Part of my responsibility in recent times at work has been to prepare weekly handouts for our Family Bible Hour (FBH) ministry at church. FBH is essentially our adult Sunday school. Every class studies the same portion of Scripture the same week, which is helpful for families framing family devotions. At the time of writing, we are studying the book of Genesis together.
We sometimes cover rather large portions of Scripture during FBH. For instance, as I write this post I have just taken a break from preparing the lesson for 26 June 2011, which will cover Genesis 15:1–18:15. That’s a lot of text, but the stated goal of FBH is to cover the entire Bible in ten years. This requires us to take some books three or four chapters per week.
Whilst preparing the aforementioned lesson sheet, I opened Andy Macintosh’s Genesis for Today. It’s basically a collection of articles on important themes from the book of Genesis. Each chapter covers a particular issue as it is dealt with in Genesis: “Genesis and Fundamentals,” “Genesis and Science,” “Genesis and History,” “Genesis and Marriage,” etc.
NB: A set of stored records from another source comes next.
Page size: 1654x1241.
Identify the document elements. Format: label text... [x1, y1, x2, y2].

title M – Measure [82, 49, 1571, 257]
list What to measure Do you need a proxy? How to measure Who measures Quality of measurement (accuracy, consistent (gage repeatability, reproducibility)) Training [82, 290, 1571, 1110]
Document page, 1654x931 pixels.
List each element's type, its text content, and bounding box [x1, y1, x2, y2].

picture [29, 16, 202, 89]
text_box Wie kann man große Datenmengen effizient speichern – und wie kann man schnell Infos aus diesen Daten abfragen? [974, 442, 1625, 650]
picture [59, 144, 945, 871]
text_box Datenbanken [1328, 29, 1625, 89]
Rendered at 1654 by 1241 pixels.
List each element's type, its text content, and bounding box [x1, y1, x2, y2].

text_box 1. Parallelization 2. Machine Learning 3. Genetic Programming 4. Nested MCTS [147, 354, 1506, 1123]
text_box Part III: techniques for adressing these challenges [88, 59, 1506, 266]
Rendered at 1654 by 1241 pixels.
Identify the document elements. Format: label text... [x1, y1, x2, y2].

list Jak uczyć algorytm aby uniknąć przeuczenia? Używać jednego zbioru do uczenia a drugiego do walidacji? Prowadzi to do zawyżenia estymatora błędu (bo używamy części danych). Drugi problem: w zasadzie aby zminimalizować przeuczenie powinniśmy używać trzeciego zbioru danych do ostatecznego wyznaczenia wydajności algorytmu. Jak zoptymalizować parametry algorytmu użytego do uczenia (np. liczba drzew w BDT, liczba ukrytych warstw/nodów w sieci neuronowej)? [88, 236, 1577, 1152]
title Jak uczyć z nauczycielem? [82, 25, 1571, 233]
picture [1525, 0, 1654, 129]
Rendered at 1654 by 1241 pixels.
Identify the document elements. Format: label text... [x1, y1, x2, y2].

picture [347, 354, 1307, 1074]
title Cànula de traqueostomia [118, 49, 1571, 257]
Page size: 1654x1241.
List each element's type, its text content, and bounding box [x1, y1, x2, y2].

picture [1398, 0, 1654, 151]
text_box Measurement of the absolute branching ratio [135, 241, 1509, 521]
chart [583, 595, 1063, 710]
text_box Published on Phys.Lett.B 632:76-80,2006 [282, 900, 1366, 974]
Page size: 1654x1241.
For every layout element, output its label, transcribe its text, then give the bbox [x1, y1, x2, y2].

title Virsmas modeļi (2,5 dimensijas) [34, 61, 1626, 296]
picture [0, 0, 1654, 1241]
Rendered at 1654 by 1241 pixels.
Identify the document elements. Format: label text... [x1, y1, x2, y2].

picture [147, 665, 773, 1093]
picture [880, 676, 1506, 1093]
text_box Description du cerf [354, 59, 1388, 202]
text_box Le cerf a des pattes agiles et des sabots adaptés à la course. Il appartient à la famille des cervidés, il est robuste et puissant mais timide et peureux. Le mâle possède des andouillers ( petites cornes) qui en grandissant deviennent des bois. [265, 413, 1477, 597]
In a chapter on “Genesis and the Saviour,” Macintosh has a very interesting note dealing with God’s longsuffering before the Flood.1
It was a blessing to the author to have it pointed out that the names of the patriarchs compose a message which points to the Saviour:2
- Adam = Man
- Seth = appointed
- Enosh3 = mortal
- Kenan4 = sorrow
- Mahalaleel5 = the God who is to be praised
- Jared = shall come down
- Enoch = teaching
- Methuselah6 = his death shall bring
- Lamech7 = despairing
- Noah = rest
Thus these names put together testify to God’s grace in sending his Son—“Man (is) appointed mortal sorrow; (but) the God who is to be praised shall come down teaching (that) his death shall bring (the) despairing rest.”
. . . God never leaves the world without a testimony and here in these names is a record of God’s purposes.
This may sound rather like a stretch to many, and indeed the number of footnotes required to “defend” the meaning of the name shows that it is far from clear that that is what God meant, but it is nevertheless interesting. As Macintosh notes in an endnote, “one is not arguing here for a literal Hebrew sentence, but a progression of thought from Man through Sin and the Fall into sorrow, then hope from God Himself in the promised Redeemer to come, and who is typified by Noah.”